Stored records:
┌──
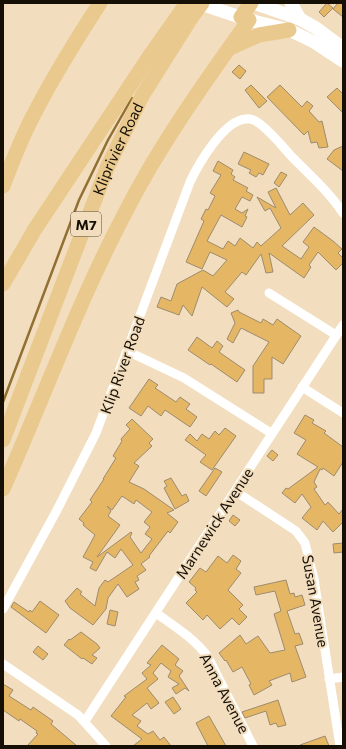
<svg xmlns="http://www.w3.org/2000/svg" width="346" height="749" viewBox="0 0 346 749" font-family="Commissioner,sans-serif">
<rect width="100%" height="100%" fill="#f2debe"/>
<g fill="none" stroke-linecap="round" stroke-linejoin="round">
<!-- stream -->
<polyline stroke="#927033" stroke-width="2.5" points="3,402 79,200 108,140 132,98"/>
</g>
<!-- building -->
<g fill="#e5b765" stroke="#9d8b6e" fill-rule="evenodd">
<polygon points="327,3 333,8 324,17 319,12"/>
<polygon points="338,3 343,3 343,17 333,9"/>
<polygon points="239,65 246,71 240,79 232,72"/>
<polygon points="251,85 267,101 259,108 245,90"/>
<polygon points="280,85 302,107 307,101 313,106 309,111 319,122 322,121 328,147 319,148 317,142 311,143 308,131 304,135 267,97"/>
<polygon points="337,88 343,94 343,113 327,97"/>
<polygon points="343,146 343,171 327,159 334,150"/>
<polygon points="244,152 269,164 263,175 259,173 256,177 249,173 251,170 238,164"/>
<polygon points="218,161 233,170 231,174 235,177 233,180 248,188 246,191 253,195 250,201 242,197 235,209 242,213 248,209 245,216 247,217 242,227 221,215 207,241 223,249 228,241 235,246 240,238 253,248 257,242 261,246 281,228 270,208 265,211 257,197 276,208 268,192 276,188 290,215 303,203 314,215 282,246 301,259 309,247 303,242 314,227 333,241 342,249 338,253 343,258 343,263 336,270 318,252 309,265 311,267 304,278 269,253 273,272 266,273 261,254 246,275 242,272 225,292 234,299 227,307 202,287 192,316 183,305 179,315 157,307 161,297 171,301 177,284 203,270 213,276 227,260 210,252 202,269 186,262 204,221 201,219 206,209 208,210 215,196 210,193 221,175 213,171"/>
<polygon points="281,172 287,175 279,187 274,183"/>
<polygon points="238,310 239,312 261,323 263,319 273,325 277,319 301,336 283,364 272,357 272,379 264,379 264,393 253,393 253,366 269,342 241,328 233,343 227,339 235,323 231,313"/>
<polygon points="197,337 212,348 217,341 223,346 219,352 245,370 237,382 211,364 210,365 188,350"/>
<polygon points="149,379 158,385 155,388 176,402 180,397 190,404 186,409 197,417 190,427 165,410 161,416 148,406 141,416 129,408"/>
<polygon points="305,415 314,420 312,423 326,431 324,433 343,447 343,462 334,476 323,468 322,470 320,469 314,482 317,487 314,489 325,505 328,502 339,514 343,509 343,522 333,532 323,521 317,530 302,518 311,507 302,494 295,503 282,493 286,488 288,489 318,467 297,454 306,440 294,433"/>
<path d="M132 419 153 439 149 443 152 446 134 463 139 466 129 482 144 489 174 510 167 513 178 522 170 533 168 531 149 556 150 557 141 564 146 570 137 576 139 580 135 582 139 589 127 597 118 584 108 598 106 609 93 625 70 608 65 601 66 600 77 588 82 592 80 594 95 606 99 588 105 580 108 582 133 565 121 549 115 558 107 552 96 571 90 568 93 562 83 557 95 535 83 525 84 523 79 519 92 502 90 500 104 479H103L116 458 113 456 122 441 121 439 130 429 126 425ZM122 496 134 504 136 500 152 512 144 522 150 527 145 534 152 539 141 553 130 537 132 533 131 532 97 557 120 525 108 516 111 511 107 506 112 510Z"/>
<polygon points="225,428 236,436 212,470 200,462 206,455 185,440 190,434 197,441 202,434 209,439 215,431 219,435"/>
<polygon points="272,450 278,455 273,461 267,456"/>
<polygon points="215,468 222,472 206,496 199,491"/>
<polygon points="171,478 182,496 186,494 189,501 175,509 164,488 167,486 164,481"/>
<polygon points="233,515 240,520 235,526 229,521"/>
<polygon points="343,543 343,552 334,553 333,544"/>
<polygon points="233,555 241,561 236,569 241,573 228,590 243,605 239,609 247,617 239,625 232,618 220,629 207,615 203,620 186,603 197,592 195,590 196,588 189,582 200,568 206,572 218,556 227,563"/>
<polygon points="286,580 290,594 294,593 295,597 302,595 305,605 287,611 295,634 299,633 303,644 295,646 306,677 292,682 290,673 269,681 272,685 254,695 249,685 251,684 242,667 233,672 226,660 225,661 219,653 240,635 246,644 258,636 270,653 285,650 274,614 281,611 275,591 256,595 254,587"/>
<polygon points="40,601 59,615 46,633 11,607 14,602 29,612 30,610 32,612"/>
<polygon points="110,610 118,612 115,626 107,624"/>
<polygon points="81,632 97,644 100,648 92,655 97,658 92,664 83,658 82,659 64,645 69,639 70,640"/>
<polygon points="162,645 179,659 175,665 183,671 179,676 189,691 185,688 176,694 172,688 179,684 168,677 171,671 161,663 153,673 158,679 147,688 159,703 151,709 147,703 132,715 141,721 137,726 148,734 153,731 160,740 164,737 171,746 133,746 142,739 111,716 126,697 124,696 147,679 142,673 151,665 147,663"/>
<polygon points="38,646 48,654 43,660 33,652"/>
<polygon points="3,684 13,690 9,696 31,710 33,707 53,721 51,724 77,746 27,746 38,734 36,733 37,731 20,719 19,721 3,710"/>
<polygon points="173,697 181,709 174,714 165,702"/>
<polygon points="278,700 286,725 278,727 276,723 270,725 266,711 245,718 242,712"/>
<polygon points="209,716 226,746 208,746 196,723"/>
<polygon points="325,736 329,746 300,746 300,745"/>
</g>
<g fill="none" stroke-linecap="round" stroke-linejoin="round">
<!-- minor -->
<g stroke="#fff" stroke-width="9">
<polyline points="269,293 336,335"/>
<polyline points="127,351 184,378 271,433"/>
<polyline points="302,387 343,413"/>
<polyline points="235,491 296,531 305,543 314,579 340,746"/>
<path d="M3 609 57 510 96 433 190 182C199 163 224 120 246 119 252 118 256 121 260 124 272 133 282 146 292 157 310 175 329 192 343 213"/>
<path d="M156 613C174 626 194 638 208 657L253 746"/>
<polyline points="3,664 78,715 106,746"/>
<polyline points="329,679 343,677"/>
<polyline points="85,721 343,325"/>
</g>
<!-- secondary -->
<g stroke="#fff" stroke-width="13">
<polyline points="198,3 249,20 289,30 314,42 343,61"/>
<polyline points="254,3 300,19 316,28 343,48"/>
<polyline points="291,3 300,19"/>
</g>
<!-- primary -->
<g stroke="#e9c98d" stroke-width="15">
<polyline points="241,17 251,3"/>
<polyline points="230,48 259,35 289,30"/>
<path d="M3 186C12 162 21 139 33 116 53 77 76 40 100 3"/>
<polyline points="3,284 35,229 151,54 187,3"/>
<path id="s1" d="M3 440 107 168 142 96 191 18 202 3"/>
<path d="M3 489C44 397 78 302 125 213 160 144 205 82 249 20"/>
</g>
</g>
<g text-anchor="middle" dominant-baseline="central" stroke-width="4" stroke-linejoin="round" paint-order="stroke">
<!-- shield labels -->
<rect fill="#f2debe" stroke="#584d3c" stroke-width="1" x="71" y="212" width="30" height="24" rx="3"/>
<g font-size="14" font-weight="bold" fill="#160f05">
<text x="86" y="224">M7</text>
</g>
<!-- street labels -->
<g font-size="15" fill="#160f05" stroke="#f2debe">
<text stroke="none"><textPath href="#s1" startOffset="313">Kliprivier Road</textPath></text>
<text transform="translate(122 365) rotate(-70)">Klip River Road</text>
<text transform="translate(214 523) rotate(-57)">Marnewick Avenue</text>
<text transform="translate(316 601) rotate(80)">Susan Avenue</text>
<text transform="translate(225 693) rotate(62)">Anna Avenue</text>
</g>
</g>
<!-- border -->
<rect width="346" height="749" fill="none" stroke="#160f05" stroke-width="8"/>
</svg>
└──
# [What to produce]
If pictures appear in the data, do not print them; repeat the rest exactly.

# [Written solution]
<svg xmlns="http://www.w3.org/2000/svg" width="346" height="749" viewBox="0 0 346 749" font-family="Commissioner,sans-serif">
<rect width="100%" height="100%" fill="#f2debe"/>
<g fill="none" stroke-linecap="round" stroke-linejoin="round">
<!-- stream -->
<polyline stroke="#927033" stroke-width="2.5" points="3,402 79,200 108,140 132,98"/>
</g>
<!-- building -->
<g fill="#e5b765" stroke="#9d8b6e" fill-rule="evenodd">
<polygon points="327,3 333,8 324,17 319,12"/>
<polygon points="338,3 343,3 343,17 333,9"/>
<polygon points="239,65 246,71 240,79 232,72"/>
<polygon points="251,85 267,101 259,108 245,90"/>
<polygon points="280,85 302,107 307,101 313,106 309,111 319,122 322,121 328,147 319,148 317,142 311,143 308,131 304,135 267,97"/>
<polygon points="337,88 343,94 343,113 327,97"/>
<polygon points="343,146 343,171 327,159 334,150"/>
<polygon points="244,152 269,164 263,175 259,173 256,177 249,173 251,170 238,164"/>
<polygon points="218,161 233,170 231,174 235,177 233,180 248,188 246,191 253,195 250,201 242,197 235,209 242,213 248,209 245,216 247,217 242,227 221,215 207,241 223,249 228,241 235,246 240,238 253,248 257,242 261,246 281,228 270,208 265,211 257,197 276,208 268,192 276,188 290,215 303,203 314,215 282,246 301,259 309,247 303,242 314,227 333,241 342,249 338,253 343,258 343,263 336,270 318,252 309,265 311,267 304,278 269,253 273,272 266,273 261,254 246,275 242,272 225,292 234,299 227,307 202,287 192,316 183,305 179,315 157,307 161,297 171,301 177,284 203,270 213,276 227,260 210,252 202,269 186,262 204,221 201,219 206,209 208,210 215,196 210,193 221,175 213,171"/>
<polygon points="281,172 287,175 279,187 274,183"/>
<polygon points="238,310 239,312 261,323 263,319 273,325 277,319 301,336 283,364 272,357 272,379 264,379 264,393 253,393 253,366 269,342 241,328 233,343 227,339 235,323 231,313"/>
<polygon points="197,337 212,348 217,341 223,346 219,352 245,370 237,382 211,364 210,365 188,350"/>
<polygon points="149,379 158,385 155,388 176,402 180,397 190,404 186,409 197,417 190,427 165,410 161,416 148,406 141,416 129,408"/>
<polygon points="305,415 314,420 312,423 326,431 324,433 343,447 343,462 334,476 323,468 322,470 320,469 314,482 317,487 314,489 325,505 328,502 339,514 343,509 343,522 333,532 323,521 317,530 302,518 311,507 302,494 295,503 282,493 286,488 288,489 318,467 297,454 306,440 294,433"/>
<path d="M132 419 153 439 149 443 152 446 134 463 139 466 129 482 144 489 174 510 167 513 178 522 170 533 168 531 149 556 150 557 141 564 146 570 137 576 139 580 135 582 139 589 127 597 118 584 108 598 106 609 93 625 70 608 65 601 66 600 77 588 82 592 80 594 95 606 99 588 105 580 108 582 133 565 121 549 115 558 107 552 96 571 90 568 93 562 83 557 95 535 83 525 84 523 79 519 92 502 90 500 104 479H103L116 458 113 456 122 441 121 439 130 429 126 425ZM122 496 134 504 136 500 152 512 144 522 150 527 145 534 152 539 141 553 130 537 132 533 131 532 97 557 120 525 108 516 111 511 107 506 112 510Z"/>
<polygon points="225,428 236,436 212,470 200,462 206,455 185,440 190,434 197,441 202,434 209,439 215,431 219,435"/>
<polygon points="272,450 278,455 273,461 267,456"/>
<polygon points="215,468 222,472 206,496 199,491"/>
<polygon points="171,478 182,496 186,494 189,501 175,509 164,488 167,486 164,481"/>
<polygon points="233,515 240,520 235,526 229,521"/>
<polygon points="343,543 343,552 334,553 333,544"/>
<polygon points="233,555 241,561 236,569 241,573 228,590 243,605 239,609 247,617 239,625 232,618 220,629 207,615 203,620 186,603 197,592 195,590 196,588 189,582 200,568 206,572 218,556 227,563"/>
<polygon points="286,580 290,594 294,593 295,597 302,595 305,605 287,611 295,634 299,633 303,644 295,646 306,677 292,682 290,673 269,681 272,685 254,695 249,685 251,684 242,667 233,672 226,660 225,661 219,653 240,635 246,644 258,636 270,653 285,650 274,614 281,611 275,591 256,595 254,587"/>
<polygon points="40,601 59,615 46,633 11,607 14,602 29,612 30,610 32,612"/>
<polygon points="110,610 118,612 115,626 107,624"/>
<polygon points="81,632 97,644 100,648 92,655 97,658 92,664 83,658 82,659 64,645 69,639 70,640"/>
<polygon points="162,645 179,659 175,665 183,671 179,676 189,691 185,688 176,694 172,688 179,684 168,677 171,671 161,663 153,673 158,679 147,688 159,703 151,709 147,703 132,715 141,721 137,726 148,734 153,731 160,740 164,737 171,746 133,746 142,739 111,716 126,697 124,696 147,679 142,673 151,665 147,663"/>
<polygon points="38,646 48,654 43,660 33,652"/>
<polygon points="3,684 13,690 9,696 31,710 33,707 53,721 51,724 77,746 27,746 38,734 36,733 37,731 20,719 19,721 3,710"/>
<polygon points="173,697 181,709 174,714 165,702"/>
<polygon points="278,700 286,725 278,727 276,723 270,725 266,711 245,718 242,712"/>
<polygon points="209,716 226,746 208,746 196,723"/>
<polygon points="325,736 329,746 300,746 300,745"/>
</g>
<g fill="none" stroke-linecap="round" stroke-linejoin="round">
<!-- minor -->
<g stroke="#fff" stroke-width="9">
<polyline points="269,293 336,335"/>
<polyline points="127,351 184,378 271,433"/>
<polyline points="302,387 343,413"/>
<polyline points="235,491 296,531 305,543 314,579 340,746"/>
<path d="M3 609 57 510 96 433 190 182C199 163 224 120 246 119 252 118 256 121 260 124 272 133 282 146 292 157 310 175 329 192 343 213"/>
<path d="M156 613C174 626 194 638 208 657L253 746"/>
<polyline points="3,664 78,715 106,746"/>
<polyline points="329,679 343,677"/>
<polyline points="85,721 343,325"/>
</g>
<!-- secondary -->
<g stroke="#fff" stroke-width="13">
<polyline points="198,3 249,20 289,30 314,42 343,61"/>
<polyline points="254,3 300,19 316,28 343,48"/>
<polyline points="291,3 300,19"/>
</g>
<!-- primary -->
<g stroke="#e9c98d" stroke-width="15">
<polyline points="241,17 251,3"/>
<polyline points="230,48 259,35 289,30"/>
<path d="M3 186C12 162 21 139 33 116 53 77 76 40 100 3"/>
<polyline points="3,284 35,229 151,54 187,3"/>
<path id="s1" d="M3 440 107 168 142 96 191 18 202 3"/>
<path d="M3 489C44 397 78 302 125 213 160 144 205 82 249 20"/>
</g>
</g>
<g text-anchor="middle" dominant-baseline="central" stroke-width="4" stroke-linejoin="round" paint-order="stroke">
<!-- shield labels -->
<rect fill="#f2debe" stroke="#584d3c" stroke-width="1" x="71" y="212" width="30" height="24" rx="3"/>
<g font-size="14" font-weight="bold" fill="#160f05">
<text x="86" y="224">M7</text>
</g>
<!-- street labels -->
<g font-size="15" fill="#160f05" stroke="#f2debe">
<text stroke="none"><textPath href="#s1" startOffset="313">Kliprivier Road</textPath></text>
<text transform="translate(122 365) rotate(-70)">Klip River Road</text>
<text transform="translate(214 523) rotate(-57)">Marnewick Avenue</text>
<text transform="translate(316 601) rotate(80)">Susan Avenue</text>
<text transform="translate(225 693) rotate(62)">Anna Avenue</text>
</g>
</g>
<!-- border -->
<rect width="346" height="749" fill="none" stroke="#160f05" stroke-width="8"/>
</svg>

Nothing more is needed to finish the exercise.